Per contestualizzare i dati rilevati, PageFair offre altresì uno spaccato sul panorama statunitense, adottando un approccio qualitativo e intervistando 4626 utenti. Interrogati sulle motivazioni all’uso dei blocchi, la sicurezza è risultata la preoccupazione citata dai più, insieme ai fastidi di una pubblicità che interrompe la fruizione dei contenuti . Il lento caricamento dell’advertising, che appesantisce le pagine consultate, insieme alla saturazione del campo visivo, sono altre due delle motivazioni che spingono all’impiego di adblocker, seguite dall’apprensione rispetto al tracciamento, che potrebbe attentare alla privacy.
Nel contempo, PageFair ha sondato l’atteggiamento dei netizen statunitensi rispetto ai cosiddetti adblock wall , blocchi eretti dai gestori dei siti, ormai diffusi al punto che il 90 per cento degli intervistati vi si è imbattuto almeno una volta. La loro reazione? Il 74 per cento preferisce abbandonare il sito e non rinunciare al proprio adblocker: i contenuti, evidentemente, rappresentano l’aspetto dirimente in questa scelta, e se ciò che offre il sito Web non ha carattere esclusivo il netizen non esiterà a rivolgersi altrove.

> [SEZIONE DATI]:
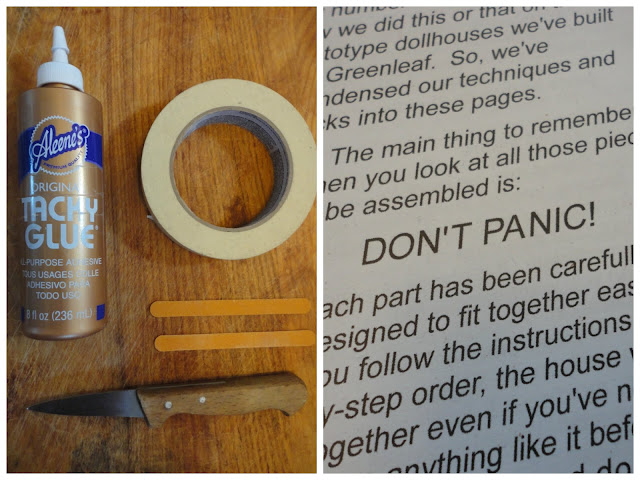
You are a GUI agent. You are given a task and a screenshot of the screen. Output one action in this format:
    pyautogui.click(x=<x>, y=<y>)
    Task: Click on the masking tape
    This screenshot has width=640, height=480.
    Given the screenshot: What is the action you would take?
    pyautogui.click(x=241, y=249)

> [CONSEGNE]:
A – Nel brano sugli adblocker, quale percentuale di intervistati sceglie di abbandonare il sito davanti a un adblock wall pur di non rinunciare al proprio adblocker?
B – Riprendi il brano sugli adblocker e prosegui il testo a partire dall'ultima frase riportata.
Le righe non hanno alcun legame con il brano sugli adblocker.

> [RISPOSTE SCRITTE]:
A – Il 74 per cento.

B –
Le motivazioni che risiedono alla base dell’impiego di adblocker, sommate alla reazione dei netizen agli adblock wall, spinge PageFair a trarre delle conclusioni sulle prospettive per il mercato dell’advertising, e di conseguenza sul proprio operato e sulla propria proposta ai clienti: il muro contro muro che persegue certa parte dell’industria dell’advertising rischia di essere inefficace, ed è necessario tornare a proporre ai cittadini della Rete un tipo di pubblicità meno invasiva e di maggior valore , che possa scavalcare i filtri cognitivi dell’utente senza intralciare la fruizione dei contenuti. I tradizionali banner statici, la pubblicità video che si può interrompere, l’advertising nativo, spiega PageFair, sono canali tollerati dal pubblico a differenza dell’advertising audio che irrompe nel corso della lettura e dei video che infarciscono i contenuti e che l’utente è costretto a sorbirsi. Secondo PageFair e secondo un’industria dell’advertising che è disposta a rimettersi in discussione , è proprio da questi elementi che è necessario ripartire per ripensare il mercato pubblicitario online. Soprattutto in un momento in cui numerosi attori dell’adblocking hanno apertamente dichiarato l’ ambizione di sviluppare un mercato pubblicitario parallelo.